The selections that I am going to give you are composed from two sources: books I’ve read and books on my to be read list. I encountered many of them through classes such as Native American Literature, Women in Literature, African-American Literature, and through my own stumbling attempts to find other works by authors of short stories I liked from class. I will give you a very brief overview of what each book is about (what I remember). Feel free to take up any suggestions, and add your own in the comments section. *Note: These list is multicultural in that several cultures are represented here. No other claims of multiculturalism are being made.
- The Woman Warrior by Maxine Hong Kingston: I’ve read this book for classes at least three times, from junior year of high school to Women in Literature, this one keeps cropping up, and for good reason. Maxine Hong Kingston is the child of Chinese immigrants, born in America. She’s also edited a Best American Short Stories collection and written other books. This is a memoir.
- There Eyes Were Watching God by Zora Neale Hurston: This is the only book on the list I’ve read more than The Woman Warrior. I’ve read this ins Great American Books, African-American Literature, Zora Neale Hurston Major Author Study, Women in Literature, high school–everywhere, and once just for fun. This has some of my favorite literary quote. If you have issues trying to read vernacular, it can be tough going in spots, but Hurston’s prose it beautiful.
- How the Garcia Girls Lost Their Accents by Julia Alvarez: The story of a Spanish family (Puerto Rican, I think), whose daughters go through the identity crises brought up being raised in America in a different culture. The girls struggle to identify themselves and be acceptable to both their family and society.
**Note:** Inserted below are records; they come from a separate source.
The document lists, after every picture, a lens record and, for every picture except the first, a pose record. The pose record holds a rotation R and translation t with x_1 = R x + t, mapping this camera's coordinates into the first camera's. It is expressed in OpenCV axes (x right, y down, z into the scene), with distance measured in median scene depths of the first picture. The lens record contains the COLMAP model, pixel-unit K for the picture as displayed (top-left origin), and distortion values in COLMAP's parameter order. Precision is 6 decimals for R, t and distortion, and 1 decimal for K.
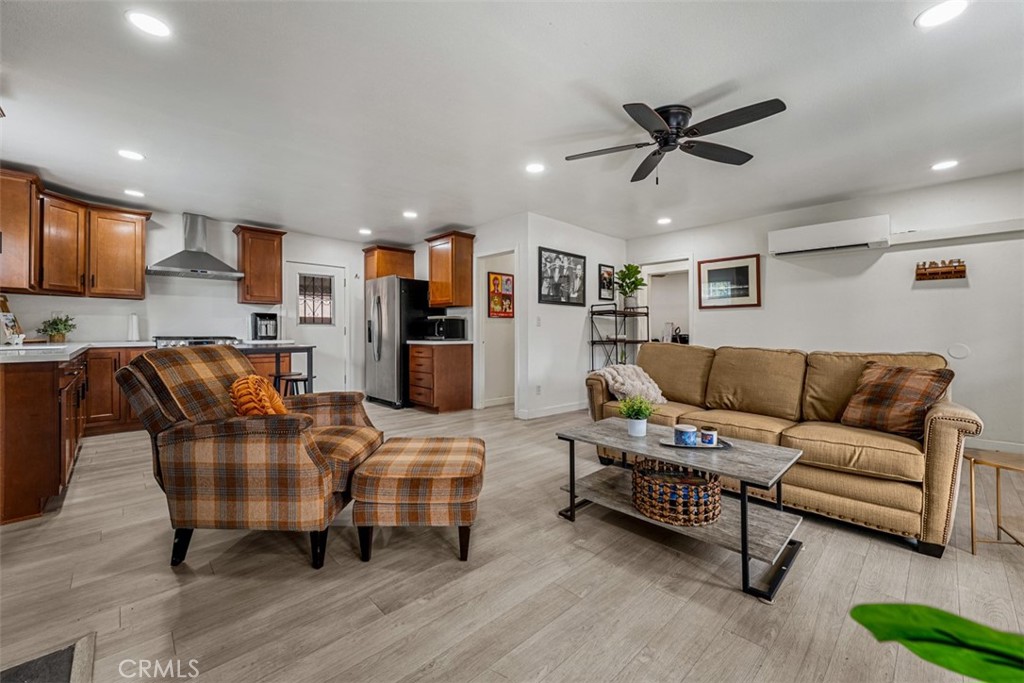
lens RADIAL K [[414.8, 0, 508.2], [0, 414.8, 334.9], [0, 0, 1]] dist [0.000276, -0.000603]
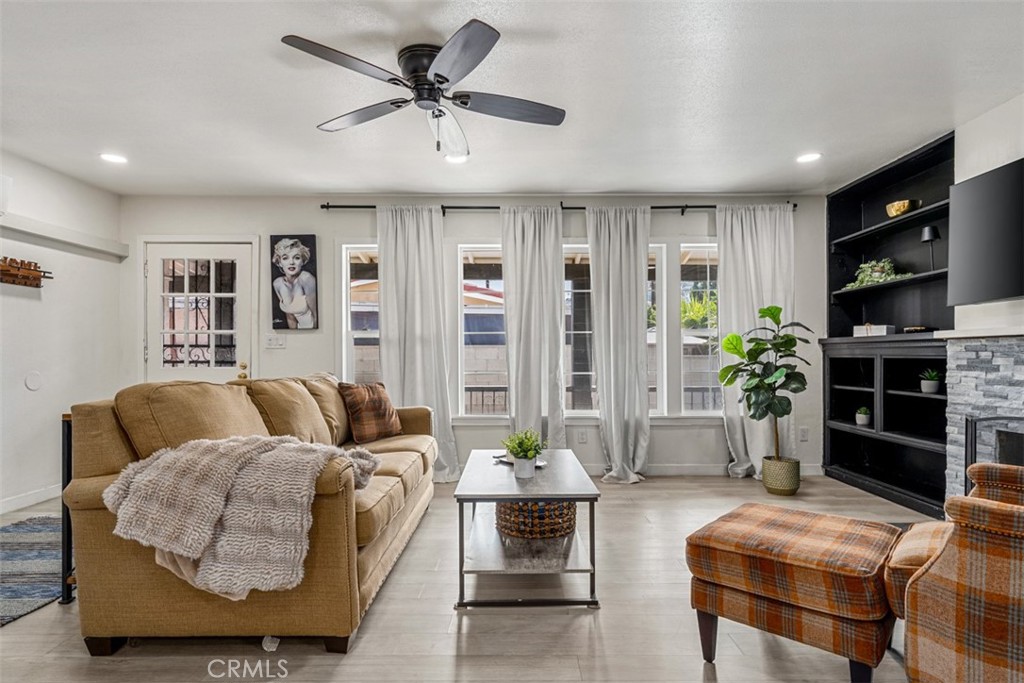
lens RADIAL K [[534.7, 0, 533.9], [0, 534.7, 352.1], [0, 0, 1]] dist [-0.009863, 0.001806]
pose [[-0.736549, 0.002735, 0.676378, -0.200985], [0.009285, 0.999938, 0.006067, -0.008369], [-0.676320, 0.010749, -0.736529, 0.813258]]
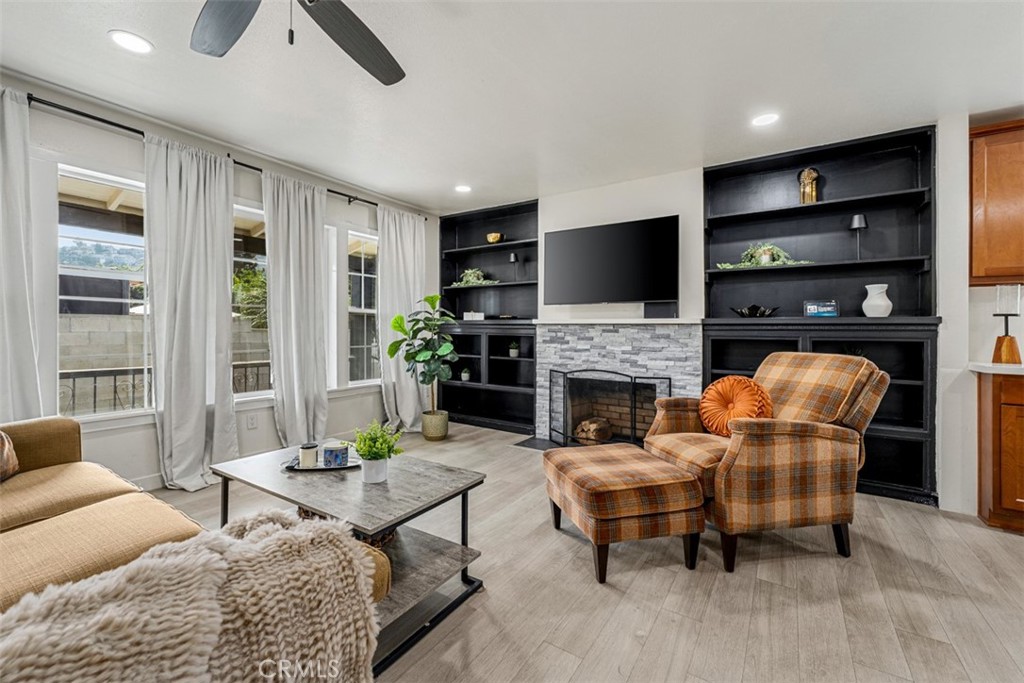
lens RADIAL K [[414.8, 0, 509.9], [0, 414.8, 328.5], [0, 0, 1]] dist [0.000276, -0.000603]
pose [[-0.976445, -0.014588, -0.215274, 0.105805], [-0.017109, 0.999805, 0.009854, -0.014712], [0.215088, 0.013305, -0.976504, 0.796941]]
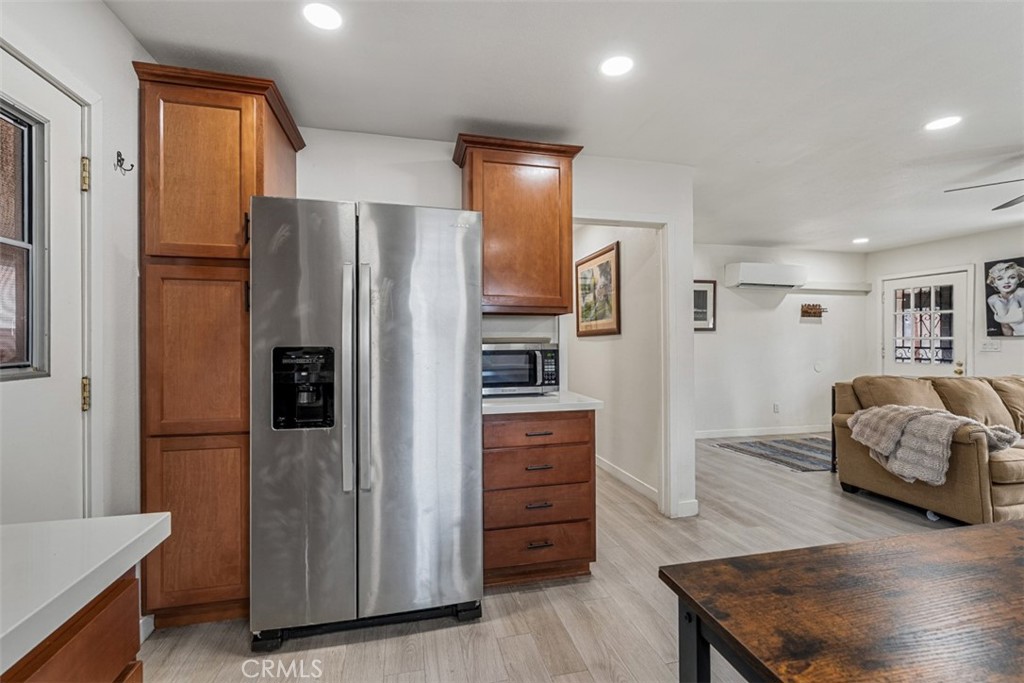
lens RADIAL K [[448.9, 0, 513.0], [0, 448.9, 340.1], [0, 0, 1]] dist [0.005473, 0.000681]
pose [[0.494768, -0.001011, 0.869025, -0.608878], [0.010682, 0.999931, -0.004918, -0.043063], [-0.868960, 0.011716, 0.494744, 0.851499]]
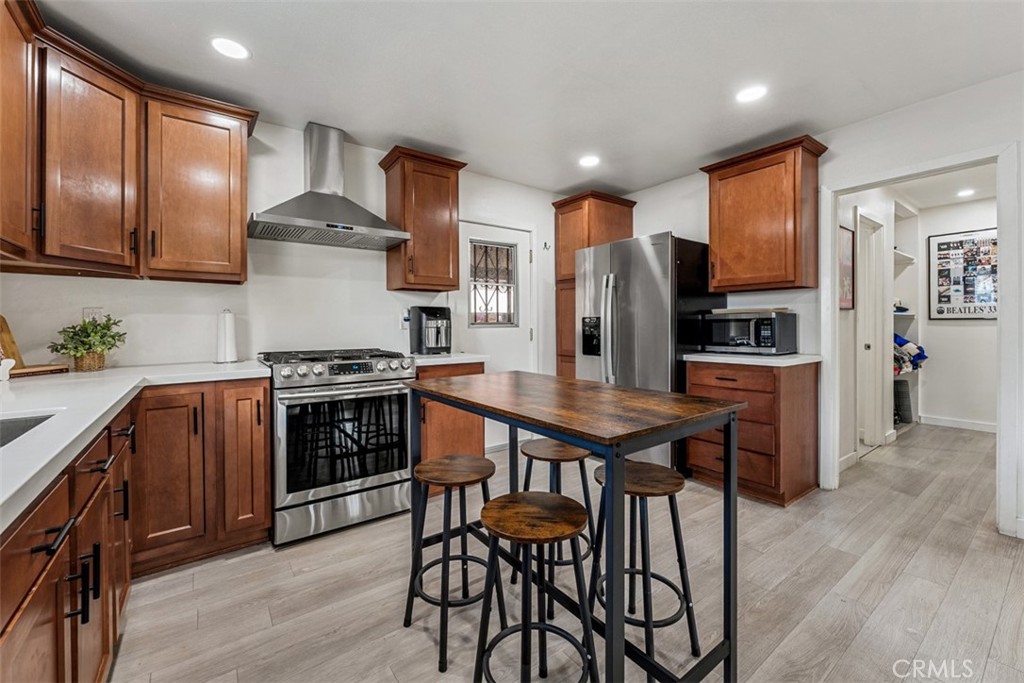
lens RADIAL K [[414.8, 0, 498.2], [0, 414.8, 329.8], [0, 0, 1]] dist [0.000276, -0.000603]
pose [[0.990925, -0.005817, -0.134289, -0.447175], [0.006085, 0.999980, 0.001591, -0.022810], [0.134277, -0.002393, 0.990941, 0.477381]]
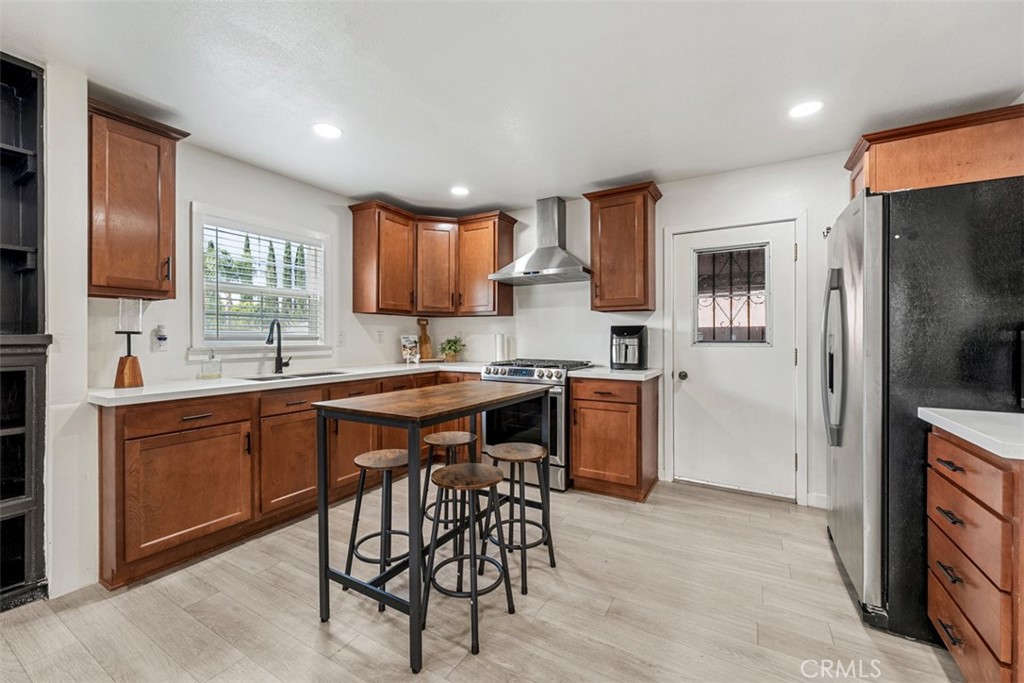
lens RADIAL K [[414.8, 0, 511.8], [0, 414.8, 333.2], [0, 0, 1]] dist [0.000276, -0.000603]
pose [[0.272364, -0.011320, -0.962128, -0.046801], [-0.009635, 0.999849, -0.014491, -0.032818], [0.962146, 0.013217, 0.272213, 0.711542]]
- The Godfather by Mario Puzo: Yes, I actually read this for a class. It is a novel about Italians and Italian-Americans, primarily in New York. Aside from some harsh language and violence, the story portrays the life of struggling immigrants, a little race relations in the poor areas of town, certain ideas that are associated with the Italian-American culture (loyalty and family), and the rise of mob/crime families.
- Wide Sargasso Sea by Jean Rhys: I’m sure many of you have read (and loved) Jane Eyre. If you’re like me and wondered about the wife in the attic (and thought she was done a disservice in that book), you may be interested in Wide Sargasso Sea. WSS tells the story of that wife, from her upbringing in the Caribbean to the fateful fire in Jane Eyre.
- Love Medicine by Louise Erdich: A Native American novel encompassing generations of a Native American tribe. It’s a complicated one to try to explain, but well worth a read. It’s interesting to follow the evolution backwards and forwards in time and see the impact of losing their ancestral lands and their quickly disappearing languages and culture. Erdich’s writing is lyrical and crisp.
- Persepolis by Majane Satrapi: The story of a woman’s early life to adult growing up in Iran during and after the Islamic Revolution. Satrapi’s narrative shifts to her schooling in France as well. Told as a graphic novel in black and white, there are two books/parts to the tale. I bought the complete Persepolis. It’s a fast read and a rare look into a much maligned or misunderstood culture.